## [DATA]
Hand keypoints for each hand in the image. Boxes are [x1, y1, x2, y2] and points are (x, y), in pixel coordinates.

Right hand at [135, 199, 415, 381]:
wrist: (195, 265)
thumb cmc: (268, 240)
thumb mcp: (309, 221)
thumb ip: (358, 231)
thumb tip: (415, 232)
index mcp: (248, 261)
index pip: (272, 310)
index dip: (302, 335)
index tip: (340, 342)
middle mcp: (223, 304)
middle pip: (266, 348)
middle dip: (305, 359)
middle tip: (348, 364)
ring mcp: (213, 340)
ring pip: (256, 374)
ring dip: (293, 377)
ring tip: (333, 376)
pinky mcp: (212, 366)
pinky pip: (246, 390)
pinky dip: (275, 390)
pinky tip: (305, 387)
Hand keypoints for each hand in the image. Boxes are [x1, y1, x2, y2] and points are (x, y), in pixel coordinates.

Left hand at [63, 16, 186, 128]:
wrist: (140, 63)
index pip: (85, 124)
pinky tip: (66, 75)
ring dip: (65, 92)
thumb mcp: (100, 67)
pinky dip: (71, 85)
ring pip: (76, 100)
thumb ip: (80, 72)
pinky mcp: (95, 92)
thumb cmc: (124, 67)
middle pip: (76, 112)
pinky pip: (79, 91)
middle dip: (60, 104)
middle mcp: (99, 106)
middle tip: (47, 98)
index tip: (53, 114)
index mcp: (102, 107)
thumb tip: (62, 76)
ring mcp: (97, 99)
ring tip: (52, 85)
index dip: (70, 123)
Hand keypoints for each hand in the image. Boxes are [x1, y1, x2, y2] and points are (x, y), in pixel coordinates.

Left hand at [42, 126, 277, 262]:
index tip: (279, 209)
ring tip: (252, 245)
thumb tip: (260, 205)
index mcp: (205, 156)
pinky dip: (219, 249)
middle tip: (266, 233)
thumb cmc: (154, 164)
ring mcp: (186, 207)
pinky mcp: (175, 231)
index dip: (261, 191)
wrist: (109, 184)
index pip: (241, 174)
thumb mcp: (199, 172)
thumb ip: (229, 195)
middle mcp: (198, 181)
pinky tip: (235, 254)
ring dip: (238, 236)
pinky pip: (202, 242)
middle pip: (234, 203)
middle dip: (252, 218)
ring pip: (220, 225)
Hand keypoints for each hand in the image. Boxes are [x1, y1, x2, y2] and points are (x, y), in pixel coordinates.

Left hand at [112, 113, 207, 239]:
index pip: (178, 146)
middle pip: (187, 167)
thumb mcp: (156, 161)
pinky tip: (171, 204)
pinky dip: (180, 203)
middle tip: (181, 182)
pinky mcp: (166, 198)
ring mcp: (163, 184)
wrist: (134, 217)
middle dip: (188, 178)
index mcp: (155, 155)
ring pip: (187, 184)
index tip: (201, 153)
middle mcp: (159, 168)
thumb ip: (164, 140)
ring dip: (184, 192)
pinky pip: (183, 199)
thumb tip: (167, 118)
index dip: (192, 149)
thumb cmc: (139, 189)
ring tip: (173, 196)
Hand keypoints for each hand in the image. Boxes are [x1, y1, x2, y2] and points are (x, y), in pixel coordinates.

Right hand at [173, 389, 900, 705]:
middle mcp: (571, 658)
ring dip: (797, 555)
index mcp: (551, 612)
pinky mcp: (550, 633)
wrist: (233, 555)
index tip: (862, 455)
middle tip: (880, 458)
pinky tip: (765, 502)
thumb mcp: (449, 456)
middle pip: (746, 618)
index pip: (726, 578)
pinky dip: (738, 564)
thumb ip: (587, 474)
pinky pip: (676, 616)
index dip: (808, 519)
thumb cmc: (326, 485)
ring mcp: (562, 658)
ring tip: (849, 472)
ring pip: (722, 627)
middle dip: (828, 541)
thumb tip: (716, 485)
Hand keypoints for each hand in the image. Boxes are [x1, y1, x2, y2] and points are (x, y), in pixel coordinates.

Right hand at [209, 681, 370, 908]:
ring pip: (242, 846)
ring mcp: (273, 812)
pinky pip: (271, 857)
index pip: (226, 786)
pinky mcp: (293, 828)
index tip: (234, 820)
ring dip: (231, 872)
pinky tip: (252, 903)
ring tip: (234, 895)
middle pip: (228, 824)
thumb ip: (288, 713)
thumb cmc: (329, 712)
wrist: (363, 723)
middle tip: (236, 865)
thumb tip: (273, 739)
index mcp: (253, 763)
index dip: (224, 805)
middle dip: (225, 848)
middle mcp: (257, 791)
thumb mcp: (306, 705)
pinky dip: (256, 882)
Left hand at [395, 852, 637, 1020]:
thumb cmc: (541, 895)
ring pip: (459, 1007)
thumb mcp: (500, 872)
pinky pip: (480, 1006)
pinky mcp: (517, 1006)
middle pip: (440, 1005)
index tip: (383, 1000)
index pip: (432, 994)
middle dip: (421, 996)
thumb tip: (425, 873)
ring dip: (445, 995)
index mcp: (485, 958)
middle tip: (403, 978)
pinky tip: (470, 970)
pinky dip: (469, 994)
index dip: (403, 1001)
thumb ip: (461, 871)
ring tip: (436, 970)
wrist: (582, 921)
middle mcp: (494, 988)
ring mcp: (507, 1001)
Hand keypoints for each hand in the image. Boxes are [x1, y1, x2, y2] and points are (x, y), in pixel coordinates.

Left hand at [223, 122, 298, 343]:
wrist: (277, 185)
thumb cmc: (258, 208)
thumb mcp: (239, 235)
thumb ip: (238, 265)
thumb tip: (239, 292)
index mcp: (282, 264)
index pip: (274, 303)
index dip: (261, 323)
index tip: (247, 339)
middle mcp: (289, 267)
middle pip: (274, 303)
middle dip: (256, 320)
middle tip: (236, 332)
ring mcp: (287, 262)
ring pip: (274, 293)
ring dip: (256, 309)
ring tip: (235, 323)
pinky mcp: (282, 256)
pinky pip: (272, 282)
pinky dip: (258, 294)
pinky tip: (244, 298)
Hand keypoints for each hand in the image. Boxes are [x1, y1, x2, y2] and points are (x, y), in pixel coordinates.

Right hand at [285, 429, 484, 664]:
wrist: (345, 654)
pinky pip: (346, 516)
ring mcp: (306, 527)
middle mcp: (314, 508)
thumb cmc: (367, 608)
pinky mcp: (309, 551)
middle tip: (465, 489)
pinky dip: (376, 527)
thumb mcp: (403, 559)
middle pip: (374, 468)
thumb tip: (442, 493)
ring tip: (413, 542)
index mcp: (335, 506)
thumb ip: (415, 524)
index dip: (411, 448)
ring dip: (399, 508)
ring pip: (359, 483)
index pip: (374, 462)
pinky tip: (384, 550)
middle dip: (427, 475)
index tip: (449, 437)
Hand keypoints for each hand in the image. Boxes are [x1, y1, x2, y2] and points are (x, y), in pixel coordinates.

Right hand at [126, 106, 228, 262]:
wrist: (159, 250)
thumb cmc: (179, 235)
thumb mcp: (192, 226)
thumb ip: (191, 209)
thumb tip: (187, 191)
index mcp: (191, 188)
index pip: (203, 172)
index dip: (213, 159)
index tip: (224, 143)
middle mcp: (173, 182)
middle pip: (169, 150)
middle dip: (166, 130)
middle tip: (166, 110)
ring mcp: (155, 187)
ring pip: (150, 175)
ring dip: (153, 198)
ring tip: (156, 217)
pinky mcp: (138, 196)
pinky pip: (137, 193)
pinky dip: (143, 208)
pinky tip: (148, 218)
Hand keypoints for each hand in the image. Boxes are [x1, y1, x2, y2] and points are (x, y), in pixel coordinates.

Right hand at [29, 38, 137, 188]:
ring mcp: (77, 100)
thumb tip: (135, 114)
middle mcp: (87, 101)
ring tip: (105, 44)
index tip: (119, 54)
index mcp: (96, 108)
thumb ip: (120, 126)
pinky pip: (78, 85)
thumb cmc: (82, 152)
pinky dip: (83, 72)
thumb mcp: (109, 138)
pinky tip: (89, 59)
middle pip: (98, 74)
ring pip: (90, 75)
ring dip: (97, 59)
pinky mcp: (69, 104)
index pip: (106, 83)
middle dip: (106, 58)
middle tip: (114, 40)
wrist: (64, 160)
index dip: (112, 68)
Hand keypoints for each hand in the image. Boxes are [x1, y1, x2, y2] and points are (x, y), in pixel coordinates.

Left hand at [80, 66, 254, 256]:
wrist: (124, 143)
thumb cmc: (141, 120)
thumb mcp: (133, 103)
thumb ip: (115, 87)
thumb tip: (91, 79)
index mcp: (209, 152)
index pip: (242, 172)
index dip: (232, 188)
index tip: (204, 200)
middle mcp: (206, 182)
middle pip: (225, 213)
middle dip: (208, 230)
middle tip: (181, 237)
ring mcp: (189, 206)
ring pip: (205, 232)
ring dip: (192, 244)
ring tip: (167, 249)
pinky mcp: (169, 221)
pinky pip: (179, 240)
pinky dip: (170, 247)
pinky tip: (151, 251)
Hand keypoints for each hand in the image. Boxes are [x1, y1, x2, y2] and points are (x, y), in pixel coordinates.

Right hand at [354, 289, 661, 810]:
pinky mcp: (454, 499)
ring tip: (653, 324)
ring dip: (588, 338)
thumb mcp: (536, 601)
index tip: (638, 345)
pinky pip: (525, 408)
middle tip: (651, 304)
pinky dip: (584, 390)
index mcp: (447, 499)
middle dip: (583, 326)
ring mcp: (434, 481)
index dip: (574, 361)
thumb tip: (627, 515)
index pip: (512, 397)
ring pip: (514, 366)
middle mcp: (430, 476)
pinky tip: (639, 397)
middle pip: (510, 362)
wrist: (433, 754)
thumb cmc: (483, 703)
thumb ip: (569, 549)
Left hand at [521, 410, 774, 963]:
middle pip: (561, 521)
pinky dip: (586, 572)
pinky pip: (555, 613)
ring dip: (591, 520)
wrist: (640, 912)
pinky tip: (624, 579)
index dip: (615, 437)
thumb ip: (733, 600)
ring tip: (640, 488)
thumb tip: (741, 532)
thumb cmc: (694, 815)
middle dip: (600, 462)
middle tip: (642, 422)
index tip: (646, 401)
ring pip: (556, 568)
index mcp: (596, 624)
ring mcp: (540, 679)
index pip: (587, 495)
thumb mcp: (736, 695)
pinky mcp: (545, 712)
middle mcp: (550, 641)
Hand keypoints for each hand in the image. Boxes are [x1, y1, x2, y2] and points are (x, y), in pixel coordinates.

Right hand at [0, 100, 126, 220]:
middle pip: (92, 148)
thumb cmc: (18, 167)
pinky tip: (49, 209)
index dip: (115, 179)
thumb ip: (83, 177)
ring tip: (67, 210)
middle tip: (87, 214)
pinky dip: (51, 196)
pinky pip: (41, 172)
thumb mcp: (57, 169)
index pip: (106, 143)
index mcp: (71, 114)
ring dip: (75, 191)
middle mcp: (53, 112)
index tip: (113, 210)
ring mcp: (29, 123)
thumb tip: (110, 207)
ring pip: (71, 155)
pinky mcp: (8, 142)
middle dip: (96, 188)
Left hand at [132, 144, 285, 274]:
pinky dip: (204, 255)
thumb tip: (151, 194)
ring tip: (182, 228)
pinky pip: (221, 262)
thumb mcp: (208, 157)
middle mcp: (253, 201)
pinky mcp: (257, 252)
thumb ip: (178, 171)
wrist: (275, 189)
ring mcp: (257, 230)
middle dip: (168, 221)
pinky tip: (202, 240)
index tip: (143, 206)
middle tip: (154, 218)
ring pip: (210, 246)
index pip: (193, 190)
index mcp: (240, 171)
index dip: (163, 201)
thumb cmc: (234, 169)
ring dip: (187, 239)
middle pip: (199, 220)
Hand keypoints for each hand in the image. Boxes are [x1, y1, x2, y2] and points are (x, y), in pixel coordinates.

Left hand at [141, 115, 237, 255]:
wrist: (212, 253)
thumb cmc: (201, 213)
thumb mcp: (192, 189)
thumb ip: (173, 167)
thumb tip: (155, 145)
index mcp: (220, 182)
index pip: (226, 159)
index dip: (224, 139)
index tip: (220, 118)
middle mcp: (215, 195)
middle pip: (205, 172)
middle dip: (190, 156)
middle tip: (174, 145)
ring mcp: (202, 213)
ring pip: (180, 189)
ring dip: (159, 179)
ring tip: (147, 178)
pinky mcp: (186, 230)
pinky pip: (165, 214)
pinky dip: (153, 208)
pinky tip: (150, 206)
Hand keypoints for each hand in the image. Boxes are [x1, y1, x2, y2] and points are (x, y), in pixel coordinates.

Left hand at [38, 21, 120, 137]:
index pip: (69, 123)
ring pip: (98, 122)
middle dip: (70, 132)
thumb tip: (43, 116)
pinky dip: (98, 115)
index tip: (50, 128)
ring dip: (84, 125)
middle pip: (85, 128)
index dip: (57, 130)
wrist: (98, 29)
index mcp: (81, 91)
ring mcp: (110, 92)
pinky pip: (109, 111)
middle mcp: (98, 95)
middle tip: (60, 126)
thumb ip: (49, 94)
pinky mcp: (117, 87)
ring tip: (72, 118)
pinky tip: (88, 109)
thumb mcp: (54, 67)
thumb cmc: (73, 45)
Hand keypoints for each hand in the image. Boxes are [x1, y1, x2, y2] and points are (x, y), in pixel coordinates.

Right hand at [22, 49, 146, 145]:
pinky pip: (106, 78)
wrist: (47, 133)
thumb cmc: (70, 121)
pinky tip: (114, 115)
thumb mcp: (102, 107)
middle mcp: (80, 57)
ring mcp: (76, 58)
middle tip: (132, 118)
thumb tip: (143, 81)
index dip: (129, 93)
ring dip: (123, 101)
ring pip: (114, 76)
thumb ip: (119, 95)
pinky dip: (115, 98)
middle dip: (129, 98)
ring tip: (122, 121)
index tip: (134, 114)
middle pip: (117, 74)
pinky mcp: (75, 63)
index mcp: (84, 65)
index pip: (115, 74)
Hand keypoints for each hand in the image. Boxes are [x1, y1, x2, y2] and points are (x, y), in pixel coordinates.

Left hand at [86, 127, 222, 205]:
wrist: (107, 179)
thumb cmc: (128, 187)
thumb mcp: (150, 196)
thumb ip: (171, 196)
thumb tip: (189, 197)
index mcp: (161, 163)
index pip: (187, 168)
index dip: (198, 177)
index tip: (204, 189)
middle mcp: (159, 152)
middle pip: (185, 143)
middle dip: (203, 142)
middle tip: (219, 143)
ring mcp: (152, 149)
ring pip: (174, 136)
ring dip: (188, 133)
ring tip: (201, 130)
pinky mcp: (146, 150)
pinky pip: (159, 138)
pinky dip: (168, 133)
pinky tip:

## [TASK ITEM]
Take the stretch of lines above from the one containing "ring tip: (147, 178)" through the one containing "middle tip: (219, 143)" and repeat it exactly, adding no other line.

## [OUTPUT FOR THIS EXERCISE]
ring tip: (147, 178)
pinky mcp: (186, 230)
pinky pip: (165, 214)
pinky dip: (153, 208)
pinky tip: (150, 206)
Hand keypoints for each hand in the image. Boxes are [x1, y1, x2, y2] and points are (x, y), in pixel coordinates.

Left hand at [38, 21, 120, 137]:
index pip: (69, 123)
ring pip: (98, 122)
middle dip: (70, 132)
thumb tip: (43, 116)
pinky dip: (98, 115)
index tip: (50, 128)
ring dip: (84, 125)
middle pip: (85, 128)
index dip: (57, 130)
wrist: (98, 29)
index mcp: (81, 91)
ring mcp: (110, 92)
pinky pip: (109, 111)
middle mcp: (98, 95)
middle tip: (60, 126)
thumb ip: (49, 94)
pinky mcp: (117, 87)
ring tip: (72, 118)
pinky tip: (88, 109)
thumb mcp: (54, 67)
thumb cmc: (73, 45)
Hand keypoints for each hand in the image. Boxes are [x1, y1, x2, y2] and points are (x, y), in pixel coordinates.

Right hand at [22, 49, 146, 145]:
pinky pip: (106, 78)
wrist: (47, 133)
thumb cmc: (70, 121)
pinky tip: (114, 115)
thumb mcp: (102, 107)
middle mcp: (80, 57)
ring mcp: (76, 58)
middle tip: (132, 118)
thumb tip: (143, 81)
index dip: (129, 93)
ring dip: (123, 101)
ring pip: (114, 76)
thumb ip: (119, 95)
pinky dip: (115, 98)
middle dip: (129, 98)
ring tip: (122, 121)
index tip: (134, 114)
middle pip: (117, 74)
pinky mcp: (75, 63)
index mcp: (84, 65)
index pip: (115, 74)
Hand keypoints for each hand in the image. Boxes are [x1, y1, x2, y2] and points are (x, y), in pixel coordinates.

Left hand at [86, 127, 222, 205]:
wrist: (107, 179)
thumb cmc: (128, 187)
thumb mcp: (150, 196)
thumb ip: (171, 196)
thumb tip: (189, 197)
index mcp: (161, 163)
index pip: (187, 168)
index dip: (198, 177)
index tip: (204, 189)
middle mcp: (159, 152)
middle pip: (185, 143)
middle dip: (203, 142)
middle tip: (219, 143)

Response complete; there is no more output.